Directions for this task
In the listing that follows, find the lines with the string "IEEE" and report how many there are, without commentary.

Exercise inputs
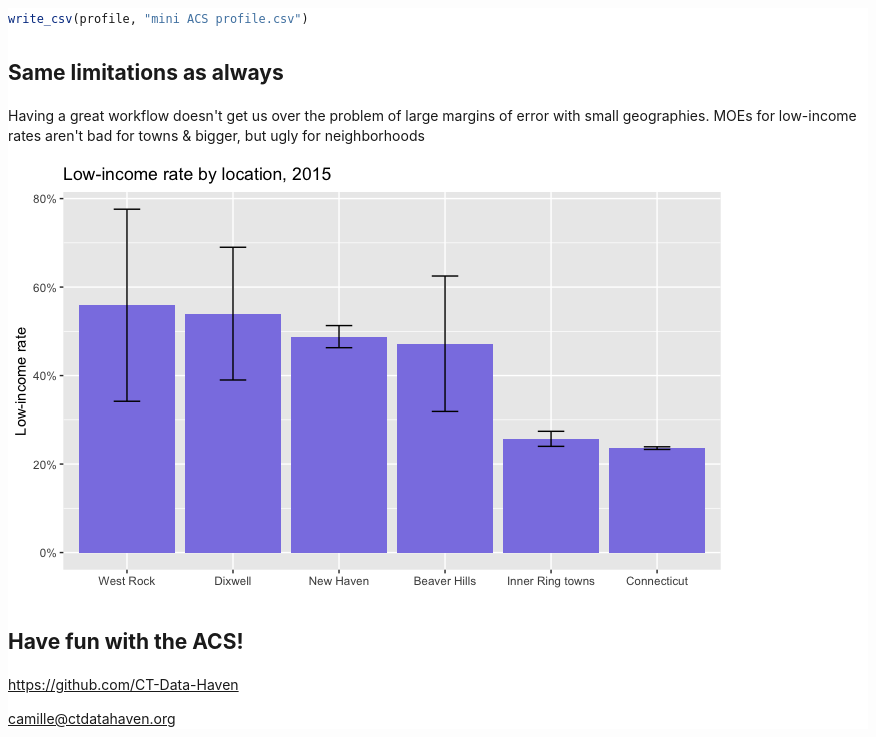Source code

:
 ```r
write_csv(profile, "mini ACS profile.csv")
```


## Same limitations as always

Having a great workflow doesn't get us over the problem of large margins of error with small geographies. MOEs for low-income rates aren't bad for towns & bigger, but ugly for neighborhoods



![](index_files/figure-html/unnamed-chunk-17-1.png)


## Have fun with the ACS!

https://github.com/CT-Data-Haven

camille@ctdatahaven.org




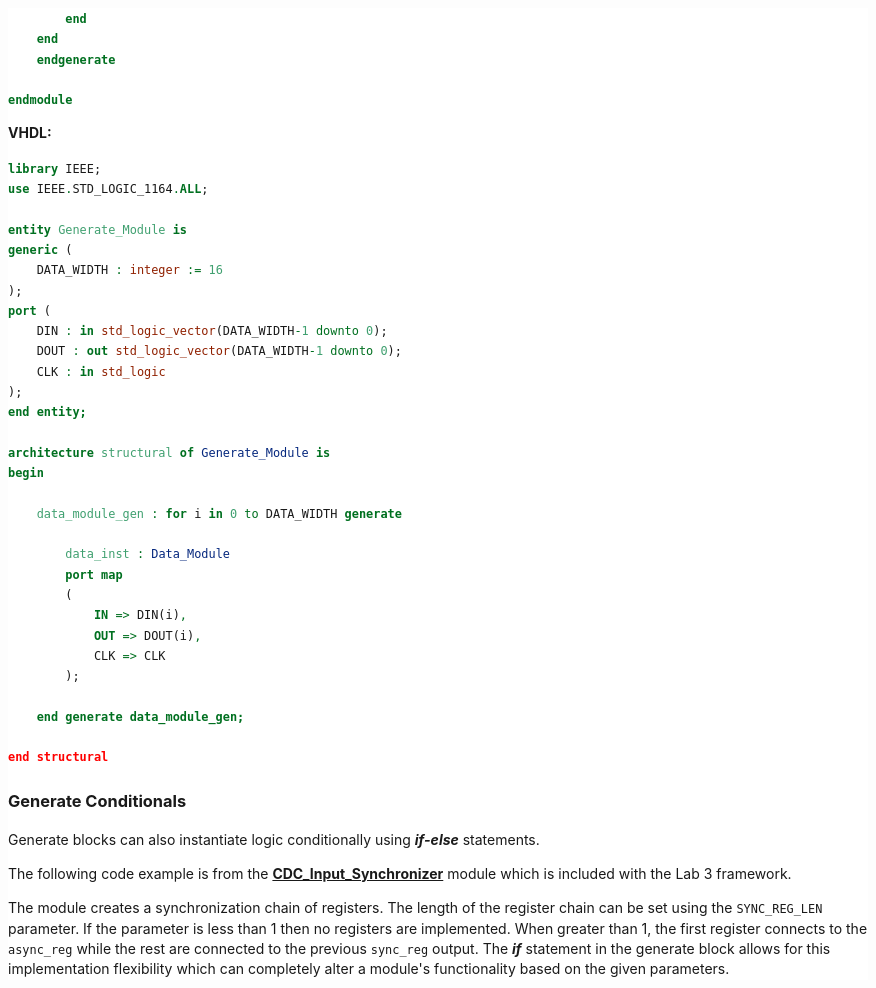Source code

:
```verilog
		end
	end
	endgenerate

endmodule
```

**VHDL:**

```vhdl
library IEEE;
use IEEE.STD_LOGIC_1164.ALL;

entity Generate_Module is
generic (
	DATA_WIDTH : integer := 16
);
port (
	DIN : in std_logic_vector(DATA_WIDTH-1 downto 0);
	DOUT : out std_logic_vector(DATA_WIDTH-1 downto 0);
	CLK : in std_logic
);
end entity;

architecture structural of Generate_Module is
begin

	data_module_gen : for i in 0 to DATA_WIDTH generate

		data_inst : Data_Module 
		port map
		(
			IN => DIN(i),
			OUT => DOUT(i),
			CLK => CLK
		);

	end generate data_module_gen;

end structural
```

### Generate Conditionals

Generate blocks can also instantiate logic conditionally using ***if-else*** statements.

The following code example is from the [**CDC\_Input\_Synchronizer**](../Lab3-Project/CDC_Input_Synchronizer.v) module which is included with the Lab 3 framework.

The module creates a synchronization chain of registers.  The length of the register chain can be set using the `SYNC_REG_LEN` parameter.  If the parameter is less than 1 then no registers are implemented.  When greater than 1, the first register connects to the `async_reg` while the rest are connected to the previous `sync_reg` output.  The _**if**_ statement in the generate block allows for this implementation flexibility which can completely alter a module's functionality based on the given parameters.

Exercise response
2